During your next hotel stay, would you give up clean sheets in exchange for food vouchers or discounted Internet access?
That was an easy choice recently for Glenda Oakley, 31, who stayed at a Westin hotel in Charlotte, North Carolina. When Oakley checked in, she was offered vouchers for hotel services or loyalty points to forego housekeeping – everything from having the bed made to having the bathroom cleaned. She ended up parlaying the hotel credits into $100 worth of Internet service during her nine-day stay.
“I don’t need extra towels…or someone else to make my bed daily,” said Oakley, an Army veteran and motivational speaker from San Antonio, Texas.
Giving up in-room hotel housekeeping in exchange for points, discounts or a cash voucher is a growing trend, fully embraced by Starwood, one of the largest hotel operators in the country.
Also on board are an assortment of independent properties, like the Amway Grand Plaza in Grand Rapids, Michigan; Lake House at High Peaks Resort in Lake Placid, New York; and Seven Springs Mountain Resort in Seven Springs, Pennsylvania.
In Starwood’s case, guests are given the choice of a $5 voucher to use on-site, 250-500 points in the Starwood frequent traveler program (depending on the hotel), or other ways to trade for on-site services for each day other than checkout day.

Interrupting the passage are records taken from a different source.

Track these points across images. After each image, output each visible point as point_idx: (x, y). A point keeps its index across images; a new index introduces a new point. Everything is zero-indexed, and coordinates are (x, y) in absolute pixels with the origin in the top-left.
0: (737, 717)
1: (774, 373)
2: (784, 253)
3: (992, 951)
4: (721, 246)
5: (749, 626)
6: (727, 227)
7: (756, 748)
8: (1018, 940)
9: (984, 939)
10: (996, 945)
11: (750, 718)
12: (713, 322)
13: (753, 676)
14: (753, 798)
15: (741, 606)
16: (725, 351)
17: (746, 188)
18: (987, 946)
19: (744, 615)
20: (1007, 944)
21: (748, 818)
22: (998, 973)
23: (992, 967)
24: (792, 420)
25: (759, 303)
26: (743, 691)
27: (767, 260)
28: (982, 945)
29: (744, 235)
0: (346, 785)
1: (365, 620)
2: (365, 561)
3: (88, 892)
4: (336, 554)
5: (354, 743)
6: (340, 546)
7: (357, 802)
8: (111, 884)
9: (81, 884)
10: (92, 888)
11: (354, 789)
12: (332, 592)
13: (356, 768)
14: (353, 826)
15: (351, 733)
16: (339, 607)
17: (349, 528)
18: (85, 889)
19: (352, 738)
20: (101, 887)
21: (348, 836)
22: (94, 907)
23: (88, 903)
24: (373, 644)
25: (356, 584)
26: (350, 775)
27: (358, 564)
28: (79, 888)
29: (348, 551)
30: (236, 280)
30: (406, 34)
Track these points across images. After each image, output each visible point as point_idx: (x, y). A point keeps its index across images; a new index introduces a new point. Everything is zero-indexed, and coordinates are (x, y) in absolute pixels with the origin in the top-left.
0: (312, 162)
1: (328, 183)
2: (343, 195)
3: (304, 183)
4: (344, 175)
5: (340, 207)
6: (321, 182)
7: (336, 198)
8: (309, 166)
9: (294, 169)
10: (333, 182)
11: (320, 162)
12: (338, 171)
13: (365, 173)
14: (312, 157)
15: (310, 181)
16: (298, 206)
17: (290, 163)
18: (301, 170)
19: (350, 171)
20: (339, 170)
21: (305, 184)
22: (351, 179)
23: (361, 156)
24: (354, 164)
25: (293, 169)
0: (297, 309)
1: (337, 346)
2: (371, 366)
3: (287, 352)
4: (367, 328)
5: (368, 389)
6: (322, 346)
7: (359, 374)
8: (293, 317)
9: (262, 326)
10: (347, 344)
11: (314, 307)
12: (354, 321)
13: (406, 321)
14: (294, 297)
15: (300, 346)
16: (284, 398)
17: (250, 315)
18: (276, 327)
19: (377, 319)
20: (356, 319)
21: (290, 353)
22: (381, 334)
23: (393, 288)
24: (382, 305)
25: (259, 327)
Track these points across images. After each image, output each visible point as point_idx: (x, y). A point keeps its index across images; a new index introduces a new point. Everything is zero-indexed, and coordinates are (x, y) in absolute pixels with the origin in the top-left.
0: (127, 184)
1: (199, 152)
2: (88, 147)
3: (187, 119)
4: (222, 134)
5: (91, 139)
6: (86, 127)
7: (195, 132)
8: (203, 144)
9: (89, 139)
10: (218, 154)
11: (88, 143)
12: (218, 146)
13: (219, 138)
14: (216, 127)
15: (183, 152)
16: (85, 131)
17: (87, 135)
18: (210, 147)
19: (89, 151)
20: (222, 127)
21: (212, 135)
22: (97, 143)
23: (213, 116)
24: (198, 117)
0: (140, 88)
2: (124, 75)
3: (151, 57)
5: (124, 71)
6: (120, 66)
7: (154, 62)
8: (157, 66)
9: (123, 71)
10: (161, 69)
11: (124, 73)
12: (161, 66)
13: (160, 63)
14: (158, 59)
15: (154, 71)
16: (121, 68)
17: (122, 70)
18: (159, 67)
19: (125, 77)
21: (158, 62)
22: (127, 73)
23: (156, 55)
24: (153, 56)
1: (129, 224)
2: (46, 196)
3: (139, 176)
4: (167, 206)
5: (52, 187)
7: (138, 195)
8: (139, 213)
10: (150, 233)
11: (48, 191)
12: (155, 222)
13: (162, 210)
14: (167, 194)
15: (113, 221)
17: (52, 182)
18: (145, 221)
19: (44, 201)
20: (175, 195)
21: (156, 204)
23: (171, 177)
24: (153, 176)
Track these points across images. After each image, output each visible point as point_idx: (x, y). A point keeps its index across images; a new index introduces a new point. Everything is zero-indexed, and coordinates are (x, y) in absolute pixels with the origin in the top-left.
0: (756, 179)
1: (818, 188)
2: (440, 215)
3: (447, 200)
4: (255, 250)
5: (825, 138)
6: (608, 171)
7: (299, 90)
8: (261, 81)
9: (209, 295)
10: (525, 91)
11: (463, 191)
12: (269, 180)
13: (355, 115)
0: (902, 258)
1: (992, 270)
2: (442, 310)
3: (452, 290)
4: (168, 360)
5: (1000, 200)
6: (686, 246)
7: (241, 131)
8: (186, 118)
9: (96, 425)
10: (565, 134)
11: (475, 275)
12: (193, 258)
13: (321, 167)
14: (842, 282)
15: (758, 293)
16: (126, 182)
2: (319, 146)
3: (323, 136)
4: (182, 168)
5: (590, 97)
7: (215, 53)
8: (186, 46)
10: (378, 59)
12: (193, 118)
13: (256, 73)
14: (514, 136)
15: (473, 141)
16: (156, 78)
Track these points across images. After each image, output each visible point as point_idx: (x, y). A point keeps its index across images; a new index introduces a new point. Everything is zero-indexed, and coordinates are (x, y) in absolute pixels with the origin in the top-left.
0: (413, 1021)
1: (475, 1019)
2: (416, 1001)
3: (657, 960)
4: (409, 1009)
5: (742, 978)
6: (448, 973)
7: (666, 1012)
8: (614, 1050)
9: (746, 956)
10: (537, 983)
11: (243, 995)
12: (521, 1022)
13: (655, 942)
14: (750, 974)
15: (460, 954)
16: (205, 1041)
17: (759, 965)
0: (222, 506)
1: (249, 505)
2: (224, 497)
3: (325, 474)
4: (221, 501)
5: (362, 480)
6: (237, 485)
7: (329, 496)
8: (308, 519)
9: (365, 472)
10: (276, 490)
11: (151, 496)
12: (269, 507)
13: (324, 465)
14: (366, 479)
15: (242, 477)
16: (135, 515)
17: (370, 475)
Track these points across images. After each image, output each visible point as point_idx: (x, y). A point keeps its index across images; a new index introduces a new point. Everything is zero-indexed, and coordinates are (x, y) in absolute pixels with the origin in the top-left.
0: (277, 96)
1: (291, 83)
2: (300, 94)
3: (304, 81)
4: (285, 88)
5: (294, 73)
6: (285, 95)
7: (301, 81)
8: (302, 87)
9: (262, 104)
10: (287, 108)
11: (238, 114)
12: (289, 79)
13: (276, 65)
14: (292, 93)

About 3.4 million guests participated in 2012, and a projected 7.5 million will participate in the “Make a Green Choice” program this year at Starwood’s properties, among which are Sheraton, Westin, Four Points, Luxury Collection and W, said Andrea Pinabell, vice president for sustainability, global citizenship for Starwood. The options should be available at most of the company’s properties globally by next year.
Starwood benefits by saving on labor costs, utilities and supplies. It also gets to tout a “green” initiative, said Jason Cochran, editor-in-chief of the travel website Frommers.com.
“They have the happy effect of both letting housekeeping off the hook for cleaning, which can save a hotel money, and establishing a lower expectation of maintenance on the part of the customer, which can result in a higher satisfaction rate,” Cochran said.
Experts say the key question to ask yourself is: How important is it that the room be cleaned every day? At most hotels that offer these deals, you can still get certain amenities upon request, like clean towels or a bottle of shampoo. But are you really going to miss having the bed made?
Washington, D.C.-based business strategist Jonathan Smith, 44, was happy to skip the service and take 500 points during a stay at a Sheraton in Hartford, Connecticut. “I made my bed just as I do at home and called housekeeping when I needed fresh towels,” Smith said.
If you go the DIY-cleaning route, be sure to grill the staff on what is being offered and the duration of the deal. Travel experts say hotel points, when offered, typically have a greater value than $5 food and beverage vouchers. Ryan Lile, who runs the Frequent Flyer Academy, says 500 Starwood points are worth about $20. Food vouchers, experts say, are more likely just to get you to spend more money.
Another key point: What do you have to do if you want to switch back to full housekeeping? Simply call the front desk is all that’s needed, according to Starwood, but cleaning won’t start until the next day. Once you’ve opted out, your room is not eligible for cleaning that day under the program’s rules.
RATCHETING UP THE OFFERS
For the past two decades, hotels have been encouraging guests to dial back on cleaning services. See a card requesting that towels be left on the floor in order to be replaced? Notice that placard by the bedside you can use if you want to skip having the sheets changed? Even the “do not disturb” signs have morphed into a way to opt out of the process.
Cochran says some hotel chains – like the no-frills Malaysia-based Tune Hotels – have gone to another extreme: Instead of crediting back guests who choose to not have housekeeping, they charge extra for such items as towels, soap or shampoo.
“I don’t think the major international chains will be unbundling prices to that extreme,” Cochran said. “Their core customer is the business traveler who is happy to pay for the standard slate of extras.”